What you should do> Could you return all of the records exactly, minus their images?

[Recorded data]

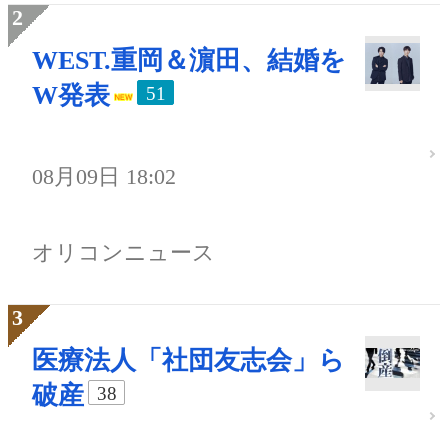
WEST.重岡＆濵田、結婚を
W発表
51
08月09日 18:02
オリコンニュース
医療法人「社団友志会」ら
破産
38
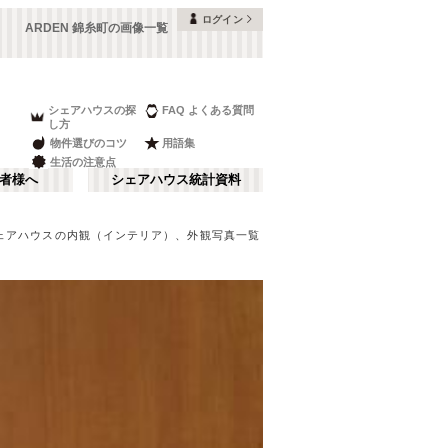
ログイン
ARDEN 錦糸町の画像一覧
シェアハウスの探
FAQ よくある質問
し方
物件選びのコツ
用語集
生活の注意点
者様へ
シェアハウス統計資料
ェアハウスの内観（インテリア）、外観写真一覧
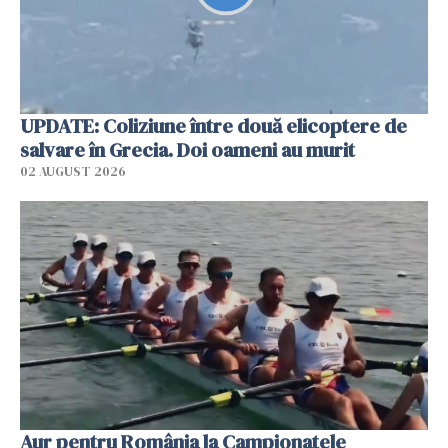
UPDATE: Coliziune între două elicoptere de
salvare în Grecia. Doi oameni au murit
02 AUGUST 2026
Aur pentru România la Campionatele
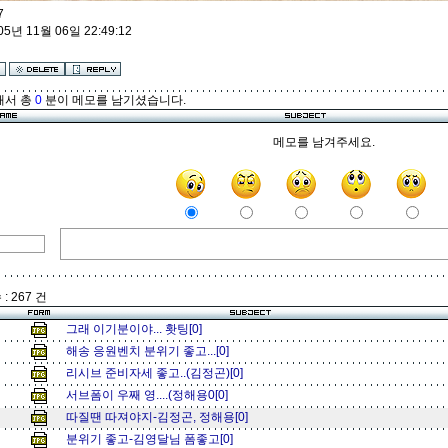
7
05년 11월 06일 22:49:12
해서 총
0
분이 메모를 남기셨습니다.
메모를 남겨주세요.
: 267 건
그래 이기분이야... 홧팅[0]
해송 응원벤치 분위기 좋고...[0]
리시브 준비자세 좋고..(김정곤)[0]
서브폼이 우째 영....(정해용0[0]
따질땐 따져야지-김정곤, 정해용[0]
분위기 좋고-김영달님 폼좋고[0]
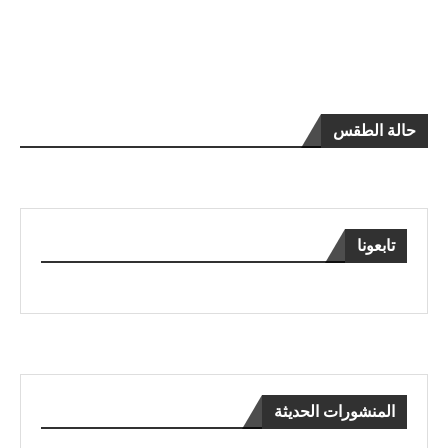
حالة الطقس
تابعونا
المنشورات الحديثة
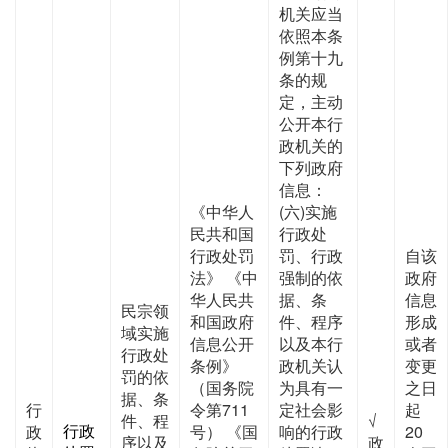
机关应当
依照本条
例第十九
条的规
定，主动
公开本行
政机关的
下列政府
信息：
《中华人
(六)实施
民共和国
行政处
行政处罚
罚、行政
自该
法》 《中
强制的依
政府
华人民共
据、条
信息
民宗领
和国政府
件、程序
形成
域实施
信息公开
以及本行
或者
行政处
条例》
政机关认
变更
罚的依
（国务院
为具有一
之日
据、条
行
令第711
定社会影
起
件、程
√
行政
政
号） 《国
响的行政
20
序以及
政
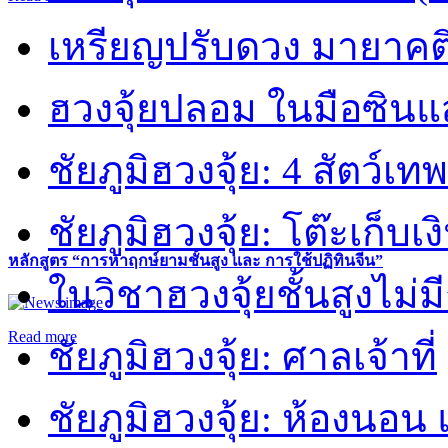
เหรียญปรับดวง มายาคต
ฮวงจุ้ยปลอม ในมือซิน
ชัยภูมิฮวงจุ้ย: 4 สัตว์เทพ
ชัยภูมิฮวงจุ้ย: โต๊ะเก็บเงิ
หลักสูตร “การหาฤกษ์ยามชั้นสูง และ การใช้ปฏิทินจีน”
ในวิชาฮวงจุ้ยชั้นสูงไม่ม
Read more
ชัยภูมิฮวงจุ้ย: ศาลเจ้าที่
ชัยภูมิฮวงจุ้ย: ห้องนอน 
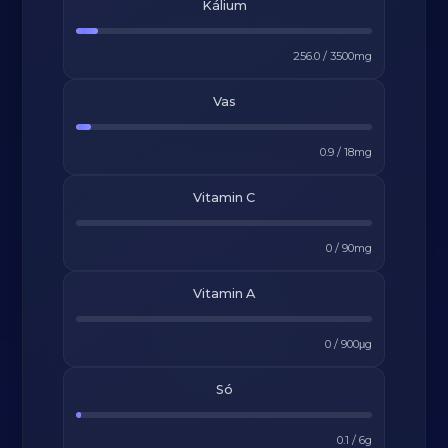
Kálium
256.0
/
3500
mg
Vas
0.9
/
18
mg
Vitamin C
0
/
90
mg
Vitamin A
0
/
900
μg
Só
0.1
/
6
g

Your solution>
WEST.重岡＆濵田、結婚を
W発表
51
08月09日 18:02
オリコンニュース
医療法人「社団友志会」ら
破産
38
ログイン
ARDEN 錦糸町の画像一覧
シェアハウスの探
FAQ よくある質問
し方
物件選びのコツ
用語集
生活の注意点
者様へ
シェアハウス統計資料
ェアハウスの内観（インテリア）、外観写真一覧
UPDATE: Coliziune între două elicoptere de
salvare în Grecia. Doi oameni au murit
02 AUGUST 2026
Aur pentru România la Campionatele
7
05년 11월 06일 22:49:12
해서 총
0
분이 메모를 남기셨습니다.
메모를 남겨주세요.
: 267 건
그래 이기분이야... 홧팅[0]
해송 응원벤치 분위기 좋고...[0]
리시브 준비자세 좋고..(김정곤)[0]
서브폼이 우째 영....(정해용0[0]
따질땐 따져야지-김정곤, 정해용[0]
분위기 좋고-김영달님 폼좋고[0]
حالة الطقس
تابعونا
المنشورات الحديثة
机关应当
依照本条
例第十九
条的规
定，主动
公开本行
政机关的
下列政府
信息：
《中华人
(六)实施
民共和国
行政处
行政处罚
罚、行政
自该
法》 《中
强制的依
政府
华人民共
据、条
信息
民宗领
和国政府
件、程序
形成
域实施
信息公开
以及本行
或者
行政处
条例》
政机关认
变更
罚的依
（国务院
为具有一
之日
据、条
行
令第711
定社会影
起
件、程
√
行政
政
号） 《国
响的行政
20
序以及
政
เหรียญปรับดวง มายาคต
ฮวงจุ้ยปลอม ในมือซิน
ชัยภูมิฮวงจุ้ย: 4 สัตว์เทพ
ชัยภูมิฮวงจุ้ย: โต๊ะเก็บเงิ
หลักสูตร “การหาฤกษ์ยามชั้นสูง และ การใช้ปฏิทินจีน”
ในวิชาฮวงจุ้ยชั้นสูงไม่ม
Read more
ชัยภูมิฮวงจุ้ย: ศาลเจ้าที่
ชัยภูมิฮวงจุ้ย: ห้องนอน 
Kálium
256.0
/
3500
mg
Vas
0.9
/
18
mg
Vitamin C
0
/
90
mg
Vitamin A
0
/
900
μg
Só
0.1
/
6
g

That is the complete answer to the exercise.